Principais participantes cobertos 

Algumas das principais empresas presentes no mercado global de tratamento de deficiência de alfa 1 antitripsina são Grifols S.A., CSL Limited, Baxter, Kamada Ltd., Takeda Pharmaceutical Company Limited, Abeona Therapeutics Inc., e outros players.

SEGMENTAÇÃO

Estima-se que o segmento de inibidores de alfa-1 proteinase testemunhe uma rápida expansão que pode ser atribuída ao lançamento de novos produtos, potenciais candidatos a pipeline e ao aumento da pesquisa sobre produtos existentes. Em agosto de 2015, a Comissão Europeia concedeu autorização de comercialização ao Respreeza, um medicamento para o tratamento da deficiência de alfa-1 antitripsina fabricado pela CSL Behring em toda a União Europeia, que deverá impulsionar o segmento de inibidores de alfa-1 proteinase.  

Principais insights  

• Prevalência de deficiência de alfa-1 antitripsina


• Análise de pipeline


• Instantâneo de patente


• Cenário regulatório para países-chave


• Diretrizes de tratamento para deficiência de alfa-1 antitripsina


• Principais fusões e aquisições

Análise Regional

O mercado global de inibidores de proteinase alfa-1 foi segmentado na América do Norte, Europa, Ásia-Pacífico, América Latina e Oriente Médio e África. Na América do Norte, espera-se que o mercado de tratamento da deficiência de alfa-1 antitripsina cresça durante o período projetado devido às recomendações para terapia de reposição para o tratamento da deficiência de alfa-1 antitripsina. As Diretrizes de Prática Clínica publicadas no Journal of the COPD Foundation recomendam terapia de reposição para todos aqueles que têm doenças pulmonares associadas a alfa. Prevê-se que o mercado de tratamento de deficiência de alfa-1 antitripsina na Europa e Ásia-Pacífico se expanda no período de previsão devido à crescente prevalência da deficiência de alfa-1 antitripsina. 

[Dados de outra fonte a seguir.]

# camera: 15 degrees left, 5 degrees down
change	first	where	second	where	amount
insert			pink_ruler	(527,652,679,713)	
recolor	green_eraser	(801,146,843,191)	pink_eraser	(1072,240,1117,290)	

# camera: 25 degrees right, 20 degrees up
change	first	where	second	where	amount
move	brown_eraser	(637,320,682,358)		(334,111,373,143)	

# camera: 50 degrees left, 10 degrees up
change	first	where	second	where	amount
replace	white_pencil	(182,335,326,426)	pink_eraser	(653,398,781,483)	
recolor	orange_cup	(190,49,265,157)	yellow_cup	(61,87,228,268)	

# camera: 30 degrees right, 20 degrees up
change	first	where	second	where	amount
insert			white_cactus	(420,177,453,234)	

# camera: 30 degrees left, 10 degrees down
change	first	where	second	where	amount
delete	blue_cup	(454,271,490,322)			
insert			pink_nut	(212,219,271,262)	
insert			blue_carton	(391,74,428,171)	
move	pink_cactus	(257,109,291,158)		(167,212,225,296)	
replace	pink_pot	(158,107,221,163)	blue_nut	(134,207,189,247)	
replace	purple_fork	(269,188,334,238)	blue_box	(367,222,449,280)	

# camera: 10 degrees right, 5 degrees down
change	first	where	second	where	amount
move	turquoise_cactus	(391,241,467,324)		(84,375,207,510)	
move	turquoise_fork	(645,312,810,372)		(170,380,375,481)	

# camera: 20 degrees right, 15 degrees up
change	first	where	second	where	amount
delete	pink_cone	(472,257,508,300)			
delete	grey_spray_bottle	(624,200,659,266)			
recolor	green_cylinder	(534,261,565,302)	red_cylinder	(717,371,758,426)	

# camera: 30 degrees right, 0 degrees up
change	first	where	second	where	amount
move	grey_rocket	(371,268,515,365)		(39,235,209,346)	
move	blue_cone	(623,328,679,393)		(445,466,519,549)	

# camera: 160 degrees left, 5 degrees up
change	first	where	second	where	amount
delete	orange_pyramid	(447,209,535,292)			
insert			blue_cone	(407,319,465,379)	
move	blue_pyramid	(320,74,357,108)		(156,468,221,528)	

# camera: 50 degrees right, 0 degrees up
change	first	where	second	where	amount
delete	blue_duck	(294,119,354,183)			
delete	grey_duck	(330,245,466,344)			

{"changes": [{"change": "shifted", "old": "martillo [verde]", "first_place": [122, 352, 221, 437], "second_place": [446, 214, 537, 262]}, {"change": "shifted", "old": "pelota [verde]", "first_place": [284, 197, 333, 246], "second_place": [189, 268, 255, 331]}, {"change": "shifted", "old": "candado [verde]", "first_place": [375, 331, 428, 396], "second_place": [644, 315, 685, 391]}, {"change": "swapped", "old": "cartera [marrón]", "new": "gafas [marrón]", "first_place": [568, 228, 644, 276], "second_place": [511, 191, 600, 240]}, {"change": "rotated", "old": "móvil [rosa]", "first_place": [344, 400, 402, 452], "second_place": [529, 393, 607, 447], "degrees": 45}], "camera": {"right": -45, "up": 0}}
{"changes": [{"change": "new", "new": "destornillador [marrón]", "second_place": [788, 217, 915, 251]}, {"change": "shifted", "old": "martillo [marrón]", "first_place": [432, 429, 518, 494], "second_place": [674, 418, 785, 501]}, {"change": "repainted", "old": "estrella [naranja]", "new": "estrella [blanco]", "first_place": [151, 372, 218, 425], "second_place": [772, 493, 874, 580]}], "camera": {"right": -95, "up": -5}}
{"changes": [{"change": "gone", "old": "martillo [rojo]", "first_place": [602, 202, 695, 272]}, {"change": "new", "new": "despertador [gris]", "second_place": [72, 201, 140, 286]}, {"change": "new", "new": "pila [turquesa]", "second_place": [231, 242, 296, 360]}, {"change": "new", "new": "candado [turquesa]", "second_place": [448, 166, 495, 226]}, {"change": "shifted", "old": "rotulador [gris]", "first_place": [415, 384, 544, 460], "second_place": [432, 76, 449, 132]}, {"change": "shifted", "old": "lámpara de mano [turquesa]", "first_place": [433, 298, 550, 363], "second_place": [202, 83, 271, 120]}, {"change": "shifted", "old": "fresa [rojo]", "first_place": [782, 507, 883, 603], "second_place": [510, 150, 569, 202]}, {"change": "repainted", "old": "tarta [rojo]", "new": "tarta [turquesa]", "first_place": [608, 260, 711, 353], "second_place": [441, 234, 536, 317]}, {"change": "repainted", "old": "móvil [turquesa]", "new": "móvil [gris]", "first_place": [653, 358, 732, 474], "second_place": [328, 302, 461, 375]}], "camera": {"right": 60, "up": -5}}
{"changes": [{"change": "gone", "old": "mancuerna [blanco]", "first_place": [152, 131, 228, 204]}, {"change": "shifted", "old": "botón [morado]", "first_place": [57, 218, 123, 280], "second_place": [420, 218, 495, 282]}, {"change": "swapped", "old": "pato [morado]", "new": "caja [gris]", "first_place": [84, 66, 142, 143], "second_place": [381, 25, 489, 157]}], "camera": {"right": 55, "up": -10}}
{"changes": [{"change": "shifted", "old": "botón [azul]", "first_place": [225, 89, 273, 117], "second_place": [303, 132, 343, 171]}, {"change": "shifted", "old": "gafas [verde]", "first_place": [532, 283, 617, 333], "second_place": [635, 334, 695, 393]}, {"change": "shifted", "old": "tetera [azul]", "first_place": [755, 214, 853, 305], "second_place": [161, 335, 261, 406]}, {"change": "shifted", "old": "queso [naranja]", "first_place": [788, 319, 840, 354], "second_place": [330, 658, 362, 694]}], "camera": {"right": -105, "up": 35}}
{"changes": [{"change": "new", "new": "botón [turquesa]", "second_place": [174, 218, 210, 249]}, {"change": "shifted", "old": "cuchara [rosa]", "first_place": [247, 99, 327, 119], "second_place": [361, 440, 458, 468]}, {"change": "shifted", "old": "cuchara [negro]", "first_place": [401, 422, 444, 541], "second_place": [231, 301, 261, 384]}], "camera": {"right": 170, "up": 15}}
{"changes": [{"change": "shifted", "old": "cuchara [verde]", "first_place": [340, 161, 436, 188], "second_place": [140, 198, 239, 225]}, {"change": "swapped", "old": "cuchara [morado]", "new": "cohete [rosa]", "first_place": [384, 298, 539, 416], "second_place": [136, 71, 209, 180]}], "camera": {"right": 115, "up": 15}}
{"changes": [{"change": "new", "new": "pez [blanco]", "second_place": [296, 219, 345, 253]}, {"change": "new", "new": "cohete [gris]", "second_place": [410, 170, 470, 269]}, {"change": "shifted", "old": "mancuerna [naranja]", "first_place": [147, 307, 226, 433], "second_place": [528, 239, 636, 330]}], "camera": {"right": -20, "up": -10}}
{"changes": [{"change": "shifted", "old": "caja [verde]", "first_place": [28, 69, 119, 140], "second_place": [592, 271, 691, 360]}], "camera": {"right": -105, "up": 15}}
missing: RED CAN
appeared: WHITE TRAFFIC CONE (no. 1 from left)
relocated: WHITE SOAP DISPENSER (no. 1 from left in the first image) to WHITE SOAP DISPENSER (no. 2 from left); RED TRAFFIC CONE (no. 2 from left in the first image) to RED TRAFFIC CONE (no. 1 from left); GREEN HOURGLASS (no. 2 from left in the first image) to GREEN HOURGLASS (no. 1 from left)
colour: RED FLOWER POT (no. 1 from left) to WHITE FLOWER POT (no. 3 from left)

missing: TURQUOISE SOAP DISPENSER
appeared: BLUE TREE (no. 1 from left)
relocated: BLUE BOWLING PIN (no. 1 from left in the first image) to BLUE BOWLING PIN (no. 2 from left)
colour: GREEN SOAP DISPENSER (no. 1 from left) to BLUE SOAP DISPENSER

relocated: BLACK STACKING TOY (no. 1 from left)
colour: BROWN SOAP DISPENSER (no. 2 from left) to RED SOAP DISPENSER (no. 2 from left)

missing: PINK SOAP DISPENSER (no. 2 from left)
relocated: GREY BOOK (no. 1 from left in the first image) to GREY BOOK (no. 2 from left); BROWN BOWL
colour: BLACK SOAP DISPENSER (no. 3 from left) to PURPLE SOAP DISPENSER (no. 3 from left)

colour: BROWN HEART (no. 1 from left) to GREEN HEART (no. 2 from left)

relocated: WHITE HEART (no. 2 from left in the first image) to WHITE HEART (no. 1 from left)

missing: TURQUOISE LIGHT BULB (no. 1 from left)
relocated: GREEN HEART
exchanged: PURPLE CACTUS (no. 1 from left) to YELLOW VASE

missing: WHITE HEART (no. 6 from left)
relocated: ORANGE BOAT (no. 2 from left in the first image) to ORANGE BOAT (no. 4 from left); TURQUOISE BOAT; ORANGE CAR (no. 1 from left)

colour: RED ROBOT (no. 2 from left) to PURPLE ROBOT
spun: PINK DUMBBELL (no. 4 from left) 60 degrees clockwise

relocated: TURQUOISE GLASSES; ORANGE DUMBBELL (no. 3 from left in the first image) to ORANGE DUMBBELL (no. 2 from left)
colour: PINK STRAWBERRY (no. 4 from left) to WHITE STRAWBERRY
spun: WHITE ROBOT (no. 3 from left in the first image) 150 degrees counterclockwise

Principais desenvolvimentos da indústria

• Em Novembro de 2017, a Grifols, S.A., recebeu a aprovação da FDA para o Teste de Genotipagem A1AT para o diagnóstico de deficiência de alfa-1 antitripsina, servindo como um teste genético inovador que permitirá uma detecção precisa e precoce.


• Em junho de 2016, o FDA concedeu aprovação de rótulo para Glassia, um medicamento para deficiência de alfa-1 antitripsina da Kamada Ltd., para autoinfusão, permitindo que os pacientes autoadministrem o medicamento.


• Em agosto de 2015, a Comissão Europeia concedeu autorização de comercialização ao Respreeza, medicamento para o tratamento da deficiência de alfa-1 antitripsina fabricado pela CSL Behring em toda a União Europeia.